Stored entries
.....
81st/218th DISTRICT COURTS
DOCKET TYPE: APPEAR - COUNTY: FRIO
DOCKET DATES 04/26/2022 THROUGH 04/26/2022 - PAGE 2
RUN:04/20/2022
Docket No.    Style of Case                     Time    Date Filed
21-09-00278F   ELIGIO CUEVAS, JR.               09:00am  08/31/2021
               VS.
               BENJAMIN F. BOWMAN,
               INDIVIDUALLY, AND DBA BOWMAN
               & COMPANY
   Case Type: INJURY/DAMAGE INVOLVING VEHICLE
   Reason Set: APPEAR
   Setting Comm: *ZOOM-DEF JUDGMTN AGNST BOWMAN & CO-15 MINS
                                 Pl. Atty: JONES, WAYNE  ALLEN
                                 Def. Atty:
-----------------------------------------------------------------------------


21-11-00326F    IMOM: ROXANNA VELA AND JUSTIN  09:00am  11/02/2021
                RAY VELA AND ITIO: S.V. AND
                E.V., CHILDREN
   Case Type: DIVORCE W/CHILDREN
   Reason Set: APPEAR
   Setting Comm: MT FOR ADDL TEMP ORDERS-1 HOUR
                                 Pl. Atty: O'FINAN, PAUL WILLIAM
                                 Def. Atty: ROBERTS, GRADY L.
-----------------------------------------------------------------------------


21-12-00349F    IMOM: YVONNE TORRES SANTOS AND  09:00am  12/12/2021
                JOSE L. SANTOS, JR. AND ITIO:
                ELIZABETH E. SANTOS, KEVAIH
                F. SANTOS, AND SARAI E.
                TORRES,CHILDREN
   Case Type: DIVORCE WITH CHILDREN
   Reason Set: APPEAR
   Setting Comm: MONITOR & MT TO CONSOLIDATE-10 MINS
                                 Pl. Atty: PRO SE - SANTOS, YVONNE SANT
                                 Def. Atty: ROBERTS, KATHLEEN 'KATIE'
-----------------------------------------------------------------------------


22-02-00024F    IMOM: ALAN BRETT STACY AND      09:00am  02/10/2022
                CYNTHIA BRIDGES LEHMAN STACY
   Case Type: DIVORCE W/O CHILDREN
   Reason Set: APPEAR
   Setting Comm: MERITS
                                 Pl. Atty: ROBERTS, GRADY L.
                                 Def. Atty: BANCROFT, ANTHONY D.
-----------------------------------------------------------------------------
.....
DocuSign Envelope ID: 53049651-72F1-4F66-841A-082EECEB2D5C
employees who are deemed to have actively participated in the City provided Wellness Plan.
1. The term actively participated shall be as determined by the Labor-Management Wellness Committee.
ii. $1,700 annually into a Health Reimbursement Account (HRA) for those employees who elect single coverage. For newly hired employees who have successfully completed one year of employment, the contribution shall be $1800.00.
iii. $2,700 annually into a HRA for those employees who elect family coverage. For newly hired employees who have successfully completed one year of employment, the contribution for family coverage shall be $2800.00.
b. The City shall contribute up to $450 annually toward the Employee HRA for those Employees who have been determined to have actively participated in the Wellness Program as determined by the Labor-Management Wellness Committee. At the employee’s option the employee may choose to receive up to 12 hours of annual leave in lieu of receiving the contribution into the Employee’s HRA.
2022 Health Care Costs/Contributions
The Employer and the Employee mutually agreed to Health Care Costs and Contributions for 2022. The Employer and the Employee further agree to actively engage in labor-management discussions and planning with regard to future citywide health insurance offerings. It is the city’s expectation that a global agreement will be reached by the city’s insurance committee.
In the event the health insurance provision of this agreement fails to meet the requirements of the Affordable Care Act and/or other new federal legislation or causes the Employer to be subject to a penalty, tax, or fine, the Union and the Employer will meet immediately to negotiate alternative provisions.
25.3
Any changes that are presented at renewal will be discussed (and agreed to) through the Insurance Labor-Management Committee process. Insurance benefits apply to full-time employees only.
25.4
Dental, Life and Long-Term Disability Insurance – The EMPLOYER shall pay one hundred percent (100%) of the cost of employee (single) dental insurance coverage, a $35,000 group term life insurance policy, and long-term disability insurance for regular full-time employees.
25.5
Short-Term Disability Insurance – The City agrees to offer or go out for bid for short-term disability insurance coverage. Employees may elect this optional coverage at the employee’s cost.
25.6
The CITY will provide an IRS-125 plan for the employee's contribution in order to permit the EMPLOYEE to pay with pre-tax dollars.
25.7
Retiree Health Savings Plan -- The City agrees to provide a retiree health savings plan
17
.....
# What this task involves
The stretch of entries above that starts with the line containing "1. The term" and goes on through the line containing "iii. $2,700 annually" is to be transcribed exactly, and no other line is to be transcribed.

# Result of this exercise
1. The term actively participated shall be as determined by the Labor-Management Wellness Committee.
ii. $1,700 annually into a Health Reimbursement Account (HRA) for those employees who elect single coverage. For newly hired employees who have successfully completed one year of employment, the contribution shall be $1800.00.
iii. $2,700 annually into a HRA for those employees who elect family coverage. For newly hired employees who have successfully completed one year of employment, the contribution for family coverage shall be $2800.00.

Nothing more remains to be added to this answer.